Under legislation sponsored by state Rep. Chrissy Sommer, judges would have the option of ordering first-time offenders to undergo a psychiatric or psychological evaluation and other treatment. The offender would have to pay for the services.
Judges would be required to order evaluations if the crime “involved torture or mutilation” of an animal, or if the person committing the crime had any prior animal abuse convictions.
Minors would also be subject to the new law, and parents or guardians may be required to pay for court-ordered counseling.
The National Sheriff’s Association says animal cruelty is a “gateway crime” that can act as a precursor to other crimes, including murder or domestic abuse.

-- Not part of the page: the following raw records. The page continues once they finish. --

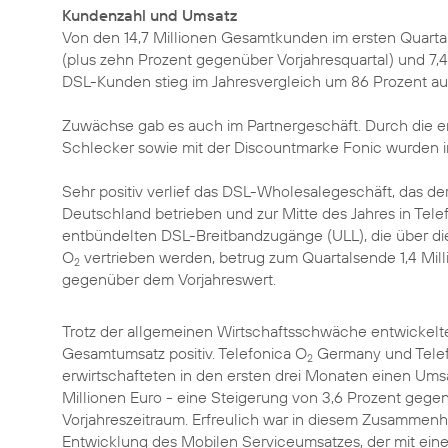
Kundenzahl und Umsatz
Von den 14,7 Millionen Gesamtkunden im ersten Quartal
(plus zehn Prozent gegenüber Vorjahresquartal) und 7,4 
DSL-Kunden stieg im Jahresvergleich um 86 Prozent au
Zuwächse gab es auch im Partnergeschäft. Durch die e
Schlecker sowie mit der Discountmarke Fonic wurden 
Sehr positiv verlief das DSL-Wholesalegeschäft, das 
Deutschland betrieben und zur Mitte des Jahres in Tele
entbündelten DSL-Breitbandzugänge (ULL), die über die
O
vertrieben werden, betrug zum Quartalsende 1,4 Mil
2
gegenüber dem Vorjahreswert.
Trotz der allgemeinen Wirtschaftsschwäche entwickelte
Gesamtumsatz positiv. Telefonica O
Germany und Telef
2
erwirtschafteten in den ersten drei Monaten einen Ums
Millionen Euro - eine Steigerung von 3,6 Prozent geg
Vorjahreszeitraum. Erfreulich war in diesem Zusammenha
Entwicklung des Mobilen Serviceumsatzes, der mit ei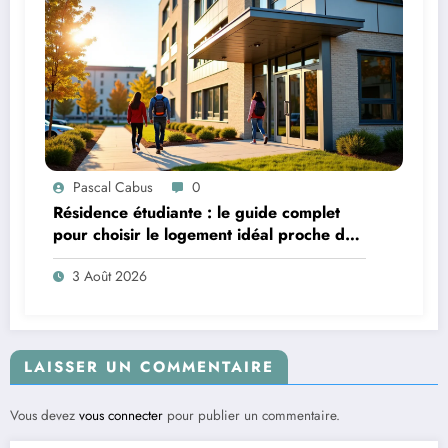
Pascal Cabus
0
Résidence étudiante : le guide complet
pour choisir le logement idéal proche de
son campus
3 Août 2026
LAISSER UN COMMENTAIRE
Vous devez
vous connecter
pour publier un commentaire.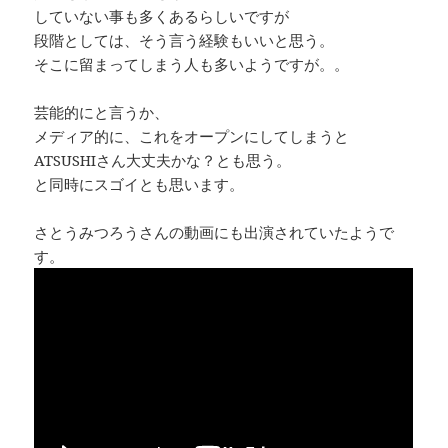
していない事も多くあるらしいですが
段階としては、そう言う経験もいいと思う。
そこに留まってしまう人も多いようですが。。
芸能的にと言うか、
メディア的に、これをオープンにしてしまうと
ATSUSHIさん大丈夫かな？とも思う。
と同時にスゴイとも思います。
さとうみつろうさんの動画にも出演されていたようで
す。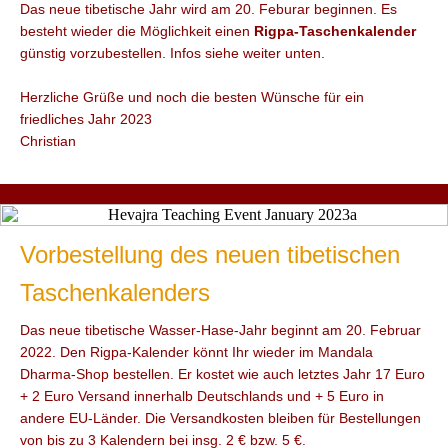
Das neue tibetische Jahr wird am 20. Feburar beginnen. Es
besteht wieder die Möglichkeit einen
Rigpa-Taschenkalender
günstig vorzubestellen. Infos siehe weiter unten.
Herzliche Grüße und noch die besten Wünsche für ein
friedliches Jahr 2023
Christian
Vorbestellung des neuen tibetischen
Taschenkalenders
Das neue tibetische Wasser-Hase-Jahr beginnt am 20. Februar
2022. Den Rigpa-Kalender könnt Ihr wieder im Mandala
Dharma-Shop bestellen. Er kostet wie auch letztes Jahr 17 Euro
+ 2 Euro Versand innerhalb Deutschlands und + 5 Euro in
andere EU-Länder. Die Versandkosten bleiben für Bestellungen
von bis zu 3 Kalendern bei insg. 2 € bzw. 5 €.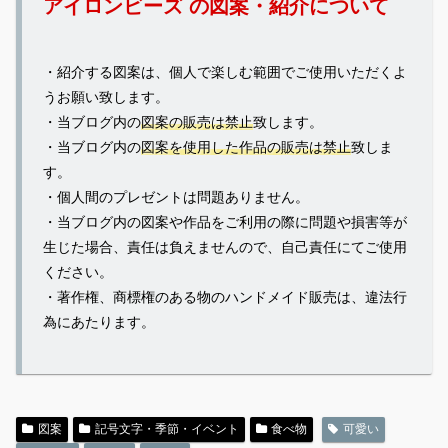
アイロンビーズ の図案・紹介について
・紹介する図案は、個人で楽しむ範囲でご使用いただくよ
うお願い致します。
・当ブログ内の
図案の販売は禁止
致します。
・当ブログ内の
図案を使用した作品の販売は禁止
致しま
す。
・個人間のプレゼントは問題ありません。
・当ブログ内の図案や作品をご利用の際に問題や損害等が
生じた場合、責任は負えませんので、自己責任にてご使用
ください。
・著作権、商標権のある物のハンドメイド販売は、違法行
為にあたります。
図案
記号文字・季節・イベント
食べ物
可愛い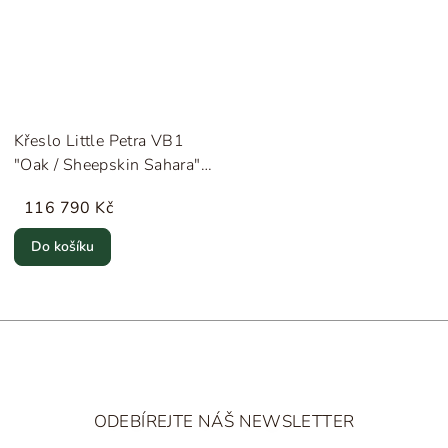
Křeslo Little Petra VB1
"Oak / Sheepskin Sahara"
&Tradition
116 790 Kč
Do košíku
Z
á
ODEBÍREJTE NÁŠ NEWSLETTER
p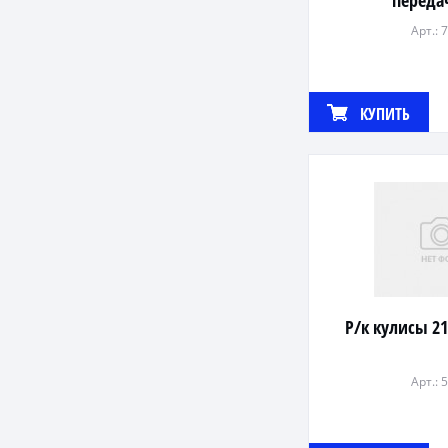
переда
Арт.: 
КУПИТЬ
Р/к кулисы 21
Арт.: 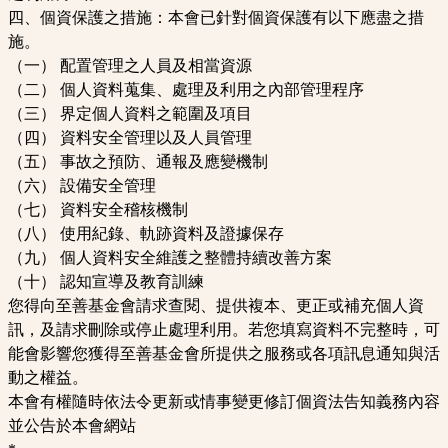
四、個資保護之措施：本會已針對個資保護有以下應盡之措
施。
（一） 配置管理之人員及相當資源
（二） 個人資料蒐集、處理及利用之內部管理程序
（三） 界定個人資料之範圍及項目
（四） 資料安全管理以及人員管理
（五） 事故之預防、通報及應變機制
（六） 設備安全管理
（七） 資料安全稽核機制
（八） 使用紀錄、軌跡資料及證據保存
（九） 個人資料安全維護之整體持續改善方案
（十） 認知宣導及教育訓練
您得向至善基金會請求查閱、提供複本、更正或補充個人資
訊，及請求刪除或停止處理利用。若您填寫資料不完整時，可
能會影響您獲得至善基金會所提供之服務或各項訊息通知與活
動之權益。
本會有權隨時依法令更新或情事變更修訂個資法告知義務內容
並公告於本會網站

“This has to do with animal abuse,” Sommer told the House Crime Prevention and Public Safety Committee on Monday, “but it’s more than that. It has to do actually with the psychiatric, or mental health side of it.”
Bob Baker, executive director of the Missouri Alliance for Animal Legislation, said the legislation could be useful in hoarding situations, when dozens or hundreds of animals are confiscated from a home.

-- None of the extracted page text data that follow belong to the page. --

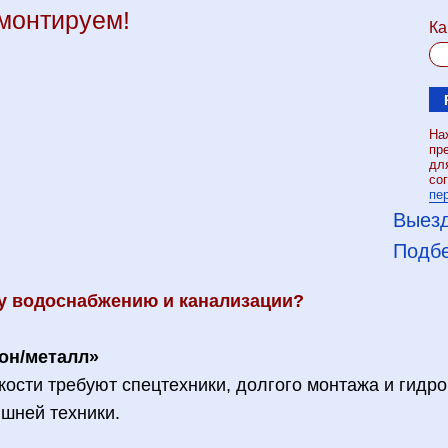
смонтируем!
Ка
На
пр
дл
со
пе
Выезд
Подбе
у водоснабжению и канализации?
он/металл»
кости требуют спецтехники, долгого монтажа и гидр
ишней техники.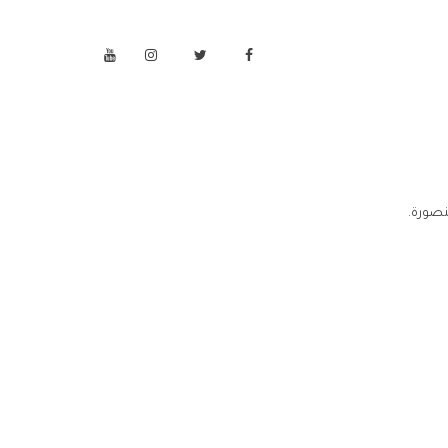
نصورة.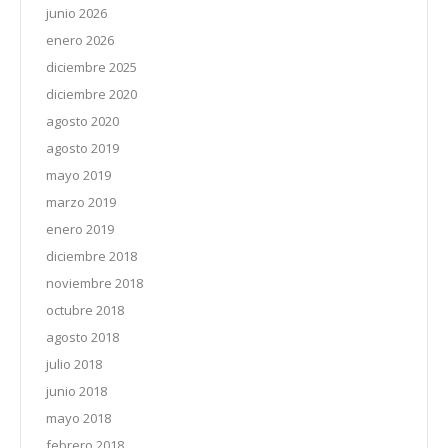
junio 2026
enero 2026
diciembre 2025
diciembre 2020
agosto 2020
agosto 2019
mayo 2019
marzo 2019
enero 2019
diciembre 2018
noviembre 2018
octubre 2018
agosto 2018
julio 2018
junio 2018
mayo 2018
febrero 2018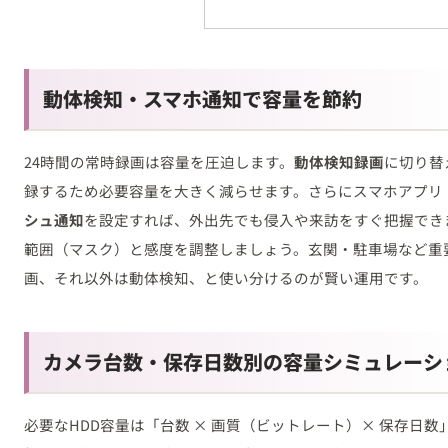
動体検知・スマホ通知で容量を節約
24時間の常時録画は容量を圧迫します。
動体検知録画
に切り替
録するため必要容量を大きく減らせます。さらにスマホアプリ「D
シュ通知
を設定すれば、外出先でも侵入や来訪をすぐ把握でき
範囲（マスク）と感度を調整しましょう。玄関・駐車場など重
画、それ以外は動体検知、と使い分けるのが賢い運用です。
カメラ台数・保存日数別の容量シミュレーシ
必要なHDD容量は「台数 × 画質（ビットレート）× 保存日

When hoarders go to jail, they come out and again begin hoarding animals, he said.
“We can see this over and over and over again,” Baker said. “We often saw the relationship between crimes against animals and crimes against the humans,” he said of his time as an animal cruelty investigator.
Another version of Sommer’s legislation that she introduced last year did not make it out of committee.

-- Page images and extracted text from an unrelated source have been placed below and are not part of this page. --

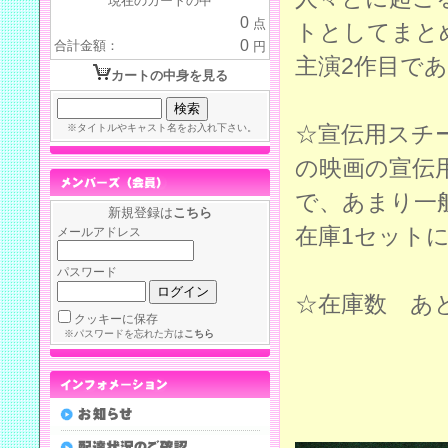
現在のカートの中
0
点
トとしてまと
0
合計金額：
円
主演2作目で
カートの中身を見る
☆宣伝用スチ
※タイトルやキャスト名をお入れ下さい。
の映画の宣伝
で、あまり一
新規登録は
こちら
在庫1セット
メールアドレス
パスワード
☆在庫数 あ
クッキーに保存
※パスワードを忘れた方は
こちら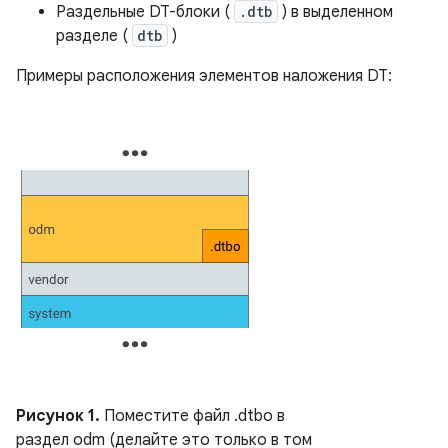
Раздельные DT-блоки (
.dtb
) в выделенном
разделе (
dtb
)
Примеры расположения элементов наложения DT:
Рисунок 1.
Поместите файл .dtbo в
раздел odm (делайте это только в том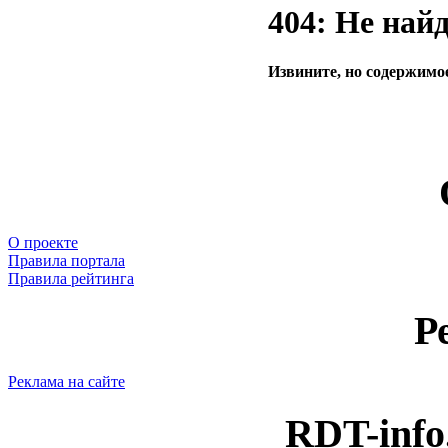
404: Не най
Извините, но содержимое
О проекте
Правила портала
Правила рейтинга
Р
Реклама на сайте
RDT-info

Animal abuse in Missouri includes “intentionally or purposefully” killing an animal in any way not exempted by law, or purposefully or intentionally injuring an animal.
Animal owners can also be convicted of animal abuse if the owner “knowingly fails to provide adequate care which results in substantial harm to the animal.”
The first offense for animal abuse is a Class A misdemeanor, which carries a maximum one-year prison sentence.
The person can be charged with a Class E felony if they have a prior animal abuse conviction, or if they consciously torture or mutilate the animal while it is still alive.
Committee members were generally supportive of the bill, but they raised concerns over whether mental health professionals could use the new provision as a “cash cow” by recommending treatment that an offender may not need.
They also wondered who would pay for the evaluations or counseling if the offender or their family is poor.
Sommer’s legislation is House Bill 111.